Solite Mouldings Pty Ltd., Sydney
In a 1948/9 phone directory for Sydney, this was the listing for button manufacturers and wholesalers, with a G. E. Rhodes as the proprietor. By 1950 the company had been listed on the stock exchange, with new owners.
Not long after, a proposal to form a new company from So Lite Mouldings and another firm was advertised. Unfortunately the new firm was already in financial difficulties by 1952 and in liquidation the following year. These buttons date from 1966 due to the dual pricing.
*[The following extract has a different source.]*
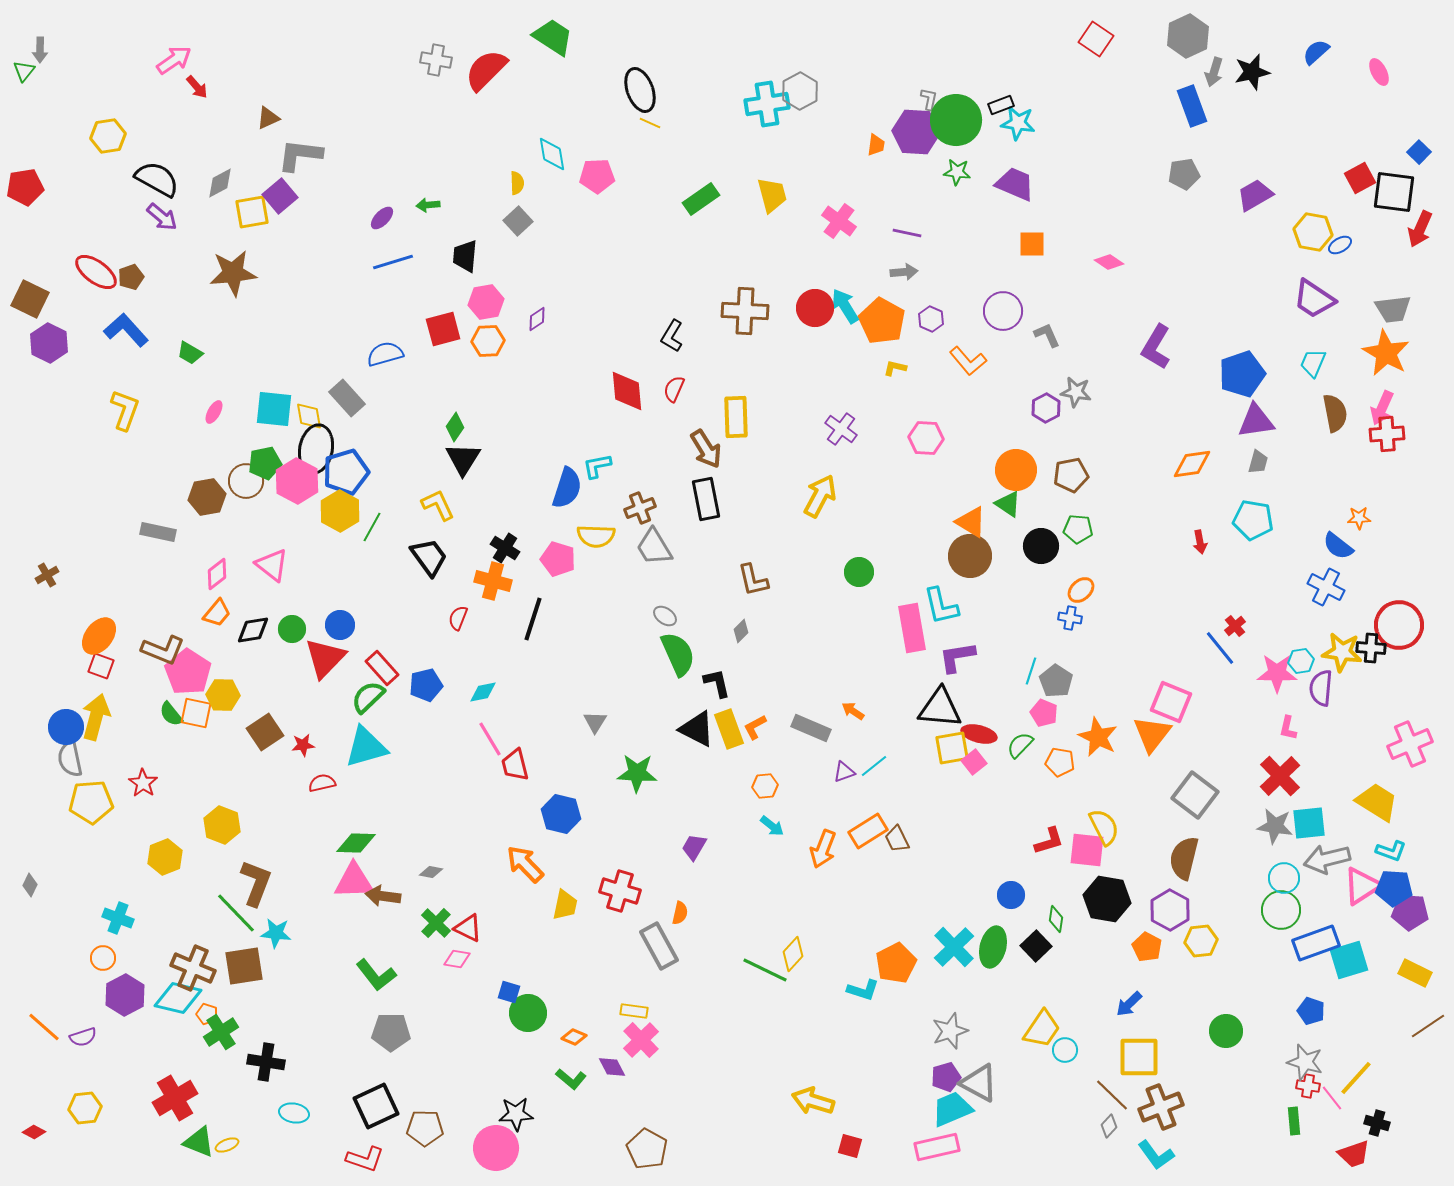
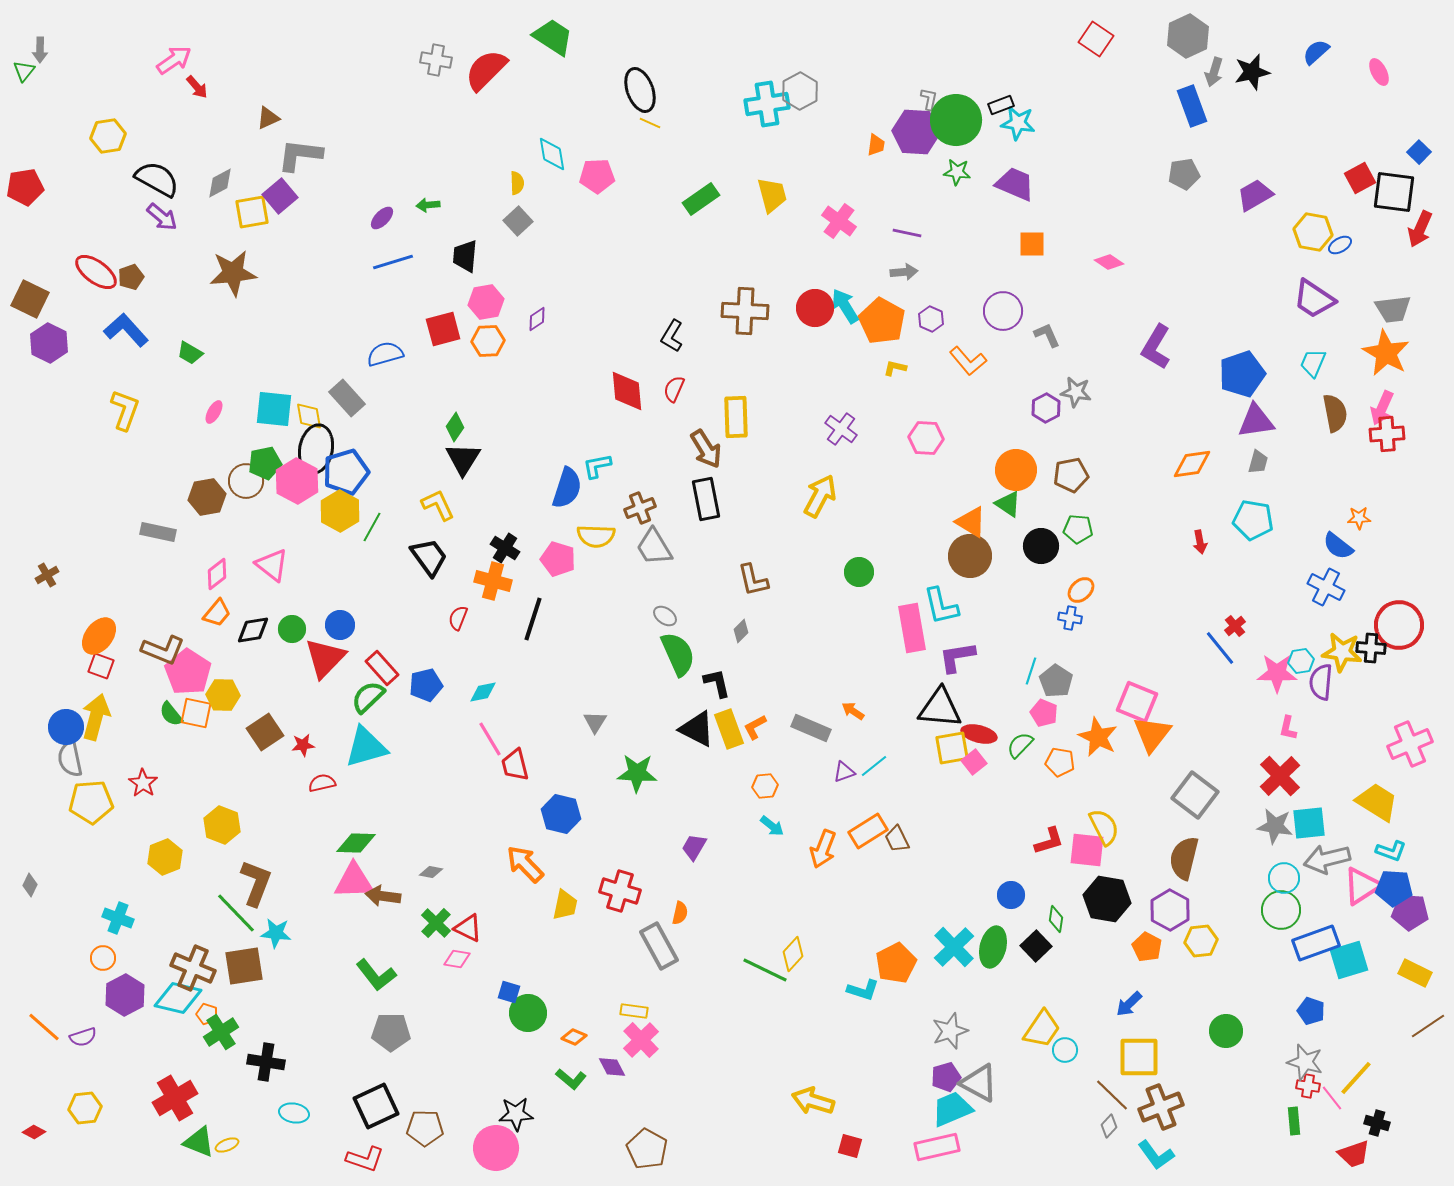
purple semicircle at (1321, 688): moved 6 px up
pink square at (1171, 702): moved 34 px left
Stanilsaw (Stacha) Halpern
Some artists produced ceramic studio buttons (i.e. in small quantities for a short period as artistic items). One such artist was Stanislav (Stacha) Halpern. He was born in Poland and fled to Melbourne in 1939. He was a painter, potter, print maker and sculptor. For a picture of his buttons in the MAAS collection see https://collection.maas.museum/object/121947
Swann & Hudson
Swann & Hudson were based in Frankston from 1947 to around 1990. Along with K. G. Lukes, Brim Medallions and Wheelen’s Castings they were amalgamated into J. J. Cash.
Mr Bishop was a British migrant who came to Australia in 1908 from Birmingham. He stated a jewellery store in 1920 in Adelaide Street, Brisbane. He had come to Australia to become a farmer, which he also did around 1932. His son, Carl, and grandson Wallace wouls also join the firm. The firm continues in family control.